Overblog
Suivre ce blog Administration + Créer mon blog

berdiaeff

1938 – Fabrègues – Mounier - Berdiaeff

Publié le par Régis Vétillard

En ces années les intellectuels excellent à se retrouver autour de revues, ainsi Jean de Fabrègues participent à six ou sept revues, qu'il anime également. Les équipes peuvent varier et constituent ce que l'on appelait la '' Jeune Droite '', et qui s'est écartée de l'Action Française.

'' Combat '' se voulait antiparlementariste, voire antidémocratique, mais pas fasciste...

'' Civilisation '' se veut présenter une exigence intellectuelle et spirituelle ; s'y expriment l'existentialiste Karl Jaspers, le philosophe-paysan Gustave Thibon, Etienne Gilson (qui fut le professeur de philosophie thomiste de Fabrègues en Sorbonne)

 

La question de l'antisémitisme divise les catholiques; elle se situe plus au niveau politique que racial, avec la peur d'une ''mainmise juive'' sur le pays... Le caractère raciste de Céline choque Lancelot et beaucoup de catholiques... ''Combat'' également prend ses distances ; Brasillach, quitte Combat pour ''Je suis partout'' où il rejoint Lucien Rebatet auquel s'opposent Fabrègues et René Vincent.

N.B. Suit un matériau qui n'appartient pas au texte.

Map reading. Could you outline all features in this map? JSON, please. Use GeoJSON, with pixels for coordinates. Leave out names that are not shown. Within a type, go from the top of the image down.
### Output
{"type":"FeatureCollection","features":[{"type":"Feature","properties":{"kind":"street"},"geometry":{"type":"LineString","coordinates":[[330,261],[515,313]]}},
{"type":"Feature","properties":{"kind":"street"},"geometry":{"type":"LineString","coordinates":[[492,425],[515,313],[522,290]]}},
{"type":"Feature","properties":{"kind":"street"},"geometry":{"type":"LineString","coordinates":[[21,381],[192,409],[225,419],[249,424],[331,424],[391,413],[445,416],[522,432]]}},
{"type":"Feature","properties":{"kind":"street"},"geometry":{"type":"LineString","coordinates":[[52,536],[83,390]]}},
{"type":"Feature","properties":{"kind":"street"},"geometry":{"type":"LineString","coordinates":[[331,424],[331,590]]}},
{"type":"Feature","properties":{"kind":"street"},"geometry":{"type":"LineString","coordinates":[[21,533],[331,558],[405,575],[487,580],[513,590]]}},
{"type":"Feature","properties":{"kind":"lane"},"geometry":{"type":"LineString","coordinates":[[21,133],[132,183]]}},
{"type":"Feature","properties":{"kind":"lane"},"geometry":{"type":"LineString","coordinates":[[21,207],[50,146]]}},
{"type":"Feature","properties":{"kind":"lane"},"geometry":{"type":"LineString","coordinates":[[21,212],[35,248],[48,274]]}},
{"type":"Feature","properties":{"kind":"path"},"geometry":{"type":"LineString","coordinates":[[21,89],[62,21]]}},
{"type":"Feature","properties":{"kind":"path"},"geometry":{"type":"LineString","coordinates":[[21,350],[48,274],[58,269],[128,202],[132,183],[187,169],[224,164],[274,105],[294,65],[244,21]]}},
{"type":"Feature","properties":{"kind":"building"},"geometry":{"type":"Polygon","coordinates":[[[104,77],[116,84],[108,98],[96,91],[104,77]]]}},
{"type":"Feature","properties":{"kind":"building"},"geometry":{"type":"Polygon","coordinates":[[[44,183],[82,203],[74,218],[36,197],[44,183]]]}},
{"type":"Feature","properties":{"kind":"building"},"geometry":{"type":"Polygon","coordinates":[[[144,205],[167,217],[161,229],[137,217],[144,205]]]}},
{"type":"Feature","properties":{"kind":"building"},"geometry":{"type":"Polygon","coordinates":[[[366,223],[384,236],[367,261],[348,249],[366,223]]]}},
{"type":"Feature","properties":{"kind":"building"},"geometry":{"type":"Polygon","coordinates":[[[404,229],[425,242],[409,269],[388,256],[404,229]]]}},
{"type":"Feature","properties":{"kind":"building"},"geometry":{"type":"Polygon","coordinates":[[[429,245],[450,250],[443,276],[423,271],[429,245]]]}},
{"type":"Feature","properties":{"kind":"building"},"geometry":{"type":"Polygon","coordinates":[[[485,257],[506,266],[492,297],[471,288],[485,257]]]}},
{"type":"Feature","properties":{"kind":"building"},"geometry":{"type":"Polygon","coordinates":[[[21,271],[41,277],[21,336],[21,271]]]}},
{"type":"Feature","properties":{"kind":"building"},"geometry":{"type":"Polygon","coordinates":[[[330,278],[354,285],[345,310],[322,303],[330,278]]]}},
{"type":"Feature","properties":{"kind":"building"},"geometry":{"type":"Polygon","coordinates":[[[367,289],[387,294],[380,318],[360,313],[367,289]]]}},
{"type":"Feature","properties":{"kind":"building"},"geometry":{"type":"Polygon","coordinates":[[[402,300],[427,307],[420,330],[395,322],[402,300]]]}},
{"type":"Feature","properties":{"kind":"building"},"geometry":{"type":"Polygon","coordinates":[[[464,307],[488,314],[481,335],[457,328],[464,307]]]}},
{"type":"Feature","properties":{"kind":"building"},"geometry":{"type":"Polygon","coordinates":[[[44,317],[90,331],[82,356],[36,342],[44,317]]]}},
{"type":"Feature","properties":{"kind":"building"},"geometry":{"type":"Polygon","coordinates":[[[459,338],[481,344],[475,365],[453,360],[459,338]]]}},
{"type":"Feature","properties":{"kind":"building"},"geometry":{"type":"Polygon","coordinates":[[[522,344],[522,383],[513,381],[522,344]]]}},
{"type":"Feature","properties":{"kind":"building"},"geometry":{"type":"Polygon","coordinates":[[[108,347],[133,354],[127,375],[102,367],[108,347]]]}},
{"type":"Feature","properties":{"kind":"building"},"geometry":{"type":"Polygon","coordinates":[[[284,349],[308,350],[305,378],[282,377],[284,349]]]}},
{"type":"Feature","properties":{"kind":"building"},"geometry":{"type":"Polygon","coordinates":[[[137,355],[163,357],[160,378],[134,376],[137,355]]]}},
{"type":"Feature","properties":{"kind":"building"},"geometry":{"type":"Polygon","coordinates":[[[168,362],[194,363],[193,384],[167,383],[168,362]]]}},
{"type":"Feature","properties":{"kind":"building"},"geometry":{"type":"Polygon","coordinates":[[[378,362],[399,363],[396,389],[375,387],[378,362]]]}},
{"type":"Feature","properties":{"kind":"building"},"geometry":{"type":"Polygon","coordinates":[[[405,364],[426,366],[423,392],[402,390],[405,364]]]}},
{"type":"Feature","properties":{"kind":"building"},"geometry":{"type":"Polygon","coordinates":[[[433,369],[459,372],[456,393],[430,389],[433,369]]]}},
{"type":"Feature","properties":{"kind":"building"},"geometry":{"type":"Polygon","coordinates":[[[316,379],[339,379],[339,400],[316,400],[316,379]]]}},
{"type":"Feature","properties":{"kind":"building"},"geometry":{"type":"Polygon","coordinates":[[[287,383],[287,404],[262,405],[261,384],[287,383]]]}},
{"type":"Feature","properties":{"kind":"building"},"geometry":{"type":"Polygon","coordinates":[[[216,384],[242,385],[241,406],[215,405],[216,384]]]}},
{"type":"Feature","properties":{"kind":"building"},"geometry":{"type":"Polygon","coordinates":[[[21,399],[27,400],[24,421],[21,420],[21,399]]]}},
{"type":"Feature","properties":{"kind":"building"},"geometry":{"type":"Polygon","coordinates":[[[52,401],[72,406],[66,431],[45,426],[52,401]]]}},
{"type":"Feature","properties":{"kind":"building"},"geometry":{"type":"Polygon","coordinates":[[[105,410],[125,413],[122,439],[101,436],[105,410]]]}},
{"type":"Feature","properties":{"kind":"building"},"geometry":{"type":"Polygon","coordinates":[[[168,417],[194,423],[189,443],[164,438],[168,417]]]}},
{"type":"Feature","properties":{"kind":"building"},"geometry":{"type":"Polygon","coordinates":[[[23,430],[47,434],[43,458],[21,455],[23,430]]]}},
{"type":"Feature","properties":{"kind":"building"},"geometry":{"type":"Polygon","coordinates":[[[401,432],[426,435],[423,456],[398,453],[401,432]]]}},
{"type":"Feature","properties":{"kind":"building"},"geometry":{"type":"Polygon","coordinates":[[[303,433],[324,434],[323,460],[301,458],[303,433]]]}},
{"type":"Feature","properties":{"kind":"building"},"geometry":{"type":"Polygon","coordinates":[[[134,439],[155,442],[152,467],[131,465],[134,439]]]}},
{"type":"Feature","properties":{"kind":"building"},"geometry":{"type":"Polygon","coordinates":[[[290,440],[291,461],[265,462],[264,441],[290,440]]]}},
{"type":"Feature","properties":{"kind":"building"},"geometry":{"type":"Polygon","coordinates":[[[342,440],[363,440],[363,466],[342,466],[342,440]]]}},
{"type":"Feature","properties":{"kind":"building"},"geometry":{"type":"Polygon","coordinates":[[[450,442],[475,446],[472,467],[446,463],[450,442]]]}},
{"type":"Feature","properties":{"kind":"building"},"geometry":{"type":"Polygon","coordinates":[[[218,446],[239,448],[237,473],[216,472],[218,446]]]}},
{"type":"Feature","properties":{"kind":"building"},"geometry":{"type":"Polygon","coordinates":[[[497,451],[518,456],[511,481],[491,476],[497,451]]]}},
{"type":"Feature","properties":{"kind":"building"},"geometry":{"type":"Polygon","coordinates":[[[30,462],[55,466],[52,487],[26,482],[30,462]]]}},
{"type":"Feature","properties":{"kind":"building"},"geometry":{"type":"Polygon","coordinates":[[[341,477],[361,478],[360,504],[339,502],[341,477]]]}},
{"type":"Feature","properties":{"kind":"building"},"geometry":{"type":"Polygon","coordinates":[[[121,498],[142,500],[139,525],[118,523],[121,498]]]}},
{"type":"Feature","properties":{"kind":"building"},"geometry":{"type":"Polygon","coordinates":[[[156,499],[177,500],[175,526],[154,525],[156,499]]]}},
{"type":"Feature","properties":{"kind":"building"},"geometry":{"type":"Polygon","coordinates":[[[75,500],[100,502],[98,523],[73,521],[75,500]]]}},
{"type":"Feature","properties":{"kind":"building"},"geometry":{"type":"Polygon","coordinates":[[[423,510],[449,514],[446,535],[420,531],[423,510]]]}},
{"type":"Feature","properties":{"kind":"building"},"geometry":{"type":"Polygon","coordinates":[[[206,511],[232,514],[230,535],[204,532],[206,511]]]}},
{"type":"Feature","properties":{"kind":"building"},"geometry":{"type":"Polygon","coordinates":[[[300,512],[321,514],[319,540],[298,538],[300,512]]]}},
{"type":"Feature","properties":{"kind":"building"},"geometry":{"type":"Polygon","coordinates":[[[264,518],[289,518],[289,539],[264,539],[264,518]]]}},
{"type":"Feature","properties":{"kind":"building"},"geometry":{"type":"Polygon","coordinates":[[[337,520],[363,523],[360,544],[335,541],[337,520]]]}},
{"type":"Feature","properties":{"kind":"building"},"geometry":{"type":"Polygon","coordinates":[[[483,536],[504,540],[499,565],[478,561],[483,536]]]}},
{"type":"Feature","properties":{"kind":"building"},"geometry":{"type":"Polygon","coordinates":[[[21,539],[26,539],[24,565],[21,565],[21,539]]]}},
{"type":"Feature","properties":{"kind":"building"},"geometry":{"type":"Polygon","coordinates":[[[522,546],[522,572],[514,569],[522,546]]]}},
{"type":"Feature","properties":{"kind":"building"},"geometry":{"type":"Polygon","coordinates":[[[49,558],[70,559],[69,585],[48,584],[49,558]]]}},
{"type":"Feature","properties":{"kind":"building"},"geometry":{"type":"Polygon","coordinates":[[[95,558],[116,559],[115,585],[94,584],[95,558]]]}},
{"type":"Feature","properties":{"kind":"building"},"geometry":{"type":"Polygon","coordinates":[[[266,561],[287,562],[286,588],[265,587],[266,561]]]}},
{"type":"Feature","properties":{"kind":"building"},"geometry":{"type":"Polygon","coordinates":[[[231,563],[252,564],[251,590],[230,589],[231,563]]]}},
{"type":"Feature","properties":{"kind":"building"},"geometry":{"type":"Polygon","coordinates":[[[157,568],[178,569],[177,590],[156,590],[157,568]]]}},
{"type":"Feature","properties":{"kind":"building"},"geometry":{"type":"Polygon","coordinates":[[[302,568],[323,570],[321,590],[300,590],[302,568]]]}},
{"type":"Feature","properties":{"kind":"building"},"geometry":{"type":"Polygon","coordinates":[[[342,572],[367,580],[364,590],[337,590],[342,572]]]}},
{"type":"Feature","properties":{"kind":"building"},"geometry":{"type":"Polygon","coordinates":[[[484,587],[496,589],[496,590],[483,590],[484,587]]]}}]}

Fabrègues et Gabriel Marcel décide de créer ''Civilisation'' pour hausser le débat à un niveau philosophique ; en opposition à '' L'insurgé '' de Thierry Maulnier qui a un discours favorable aux mouvements fascisants...

« Anarchie et désordre de notre pauvre France usée de libéralisme et d'individualisme. Utilitarisme anglo-saxon et américanisme. Totalitarisme de la classe [communisme] et de la race [hitlérisme] ou de l'Etat [fascisme]. De tous côtés un flot de barbarie déferle aujourd'hui sur le monde et menace d'engloutir notre civilisation. » Jean Daujat, qui tient une chronique dans Civilisation.

''Combat'' et ''Civilisation'' paraissent jusqu'à l'été 1939.

 

Fabrègues multiplie les conférences, les réunions privées pour concilier profession, vie sociale et réflexion sur la civilisation; par exemple, le 11 janvier 1938 sur '' le sens moral et social de la civilisation française '', ou sur le '' rôle social de l'ingénieur, et du scientifique '' …

Lancelot qui a beaucoup fréquenté ces personnes, reste - avec l'influence d'Elaine, peut-être aussi - proche de Maritain et de ses positions sur l'invasion de l'Ethiopie en 1935 ou la guerre d'Espagne en 1936... Lancelot apprécie de plus en plus la ligne d'Esprit d'Emmanuel Mounier, il l'a soutenu quand il a condamné l'évolution de la IIIe Force d'Izard, puis la rupture avec l'Ordre Nouveau ( la revue disparaît en 1938) ; même si on gardait le contact avec Denis de Rougemont.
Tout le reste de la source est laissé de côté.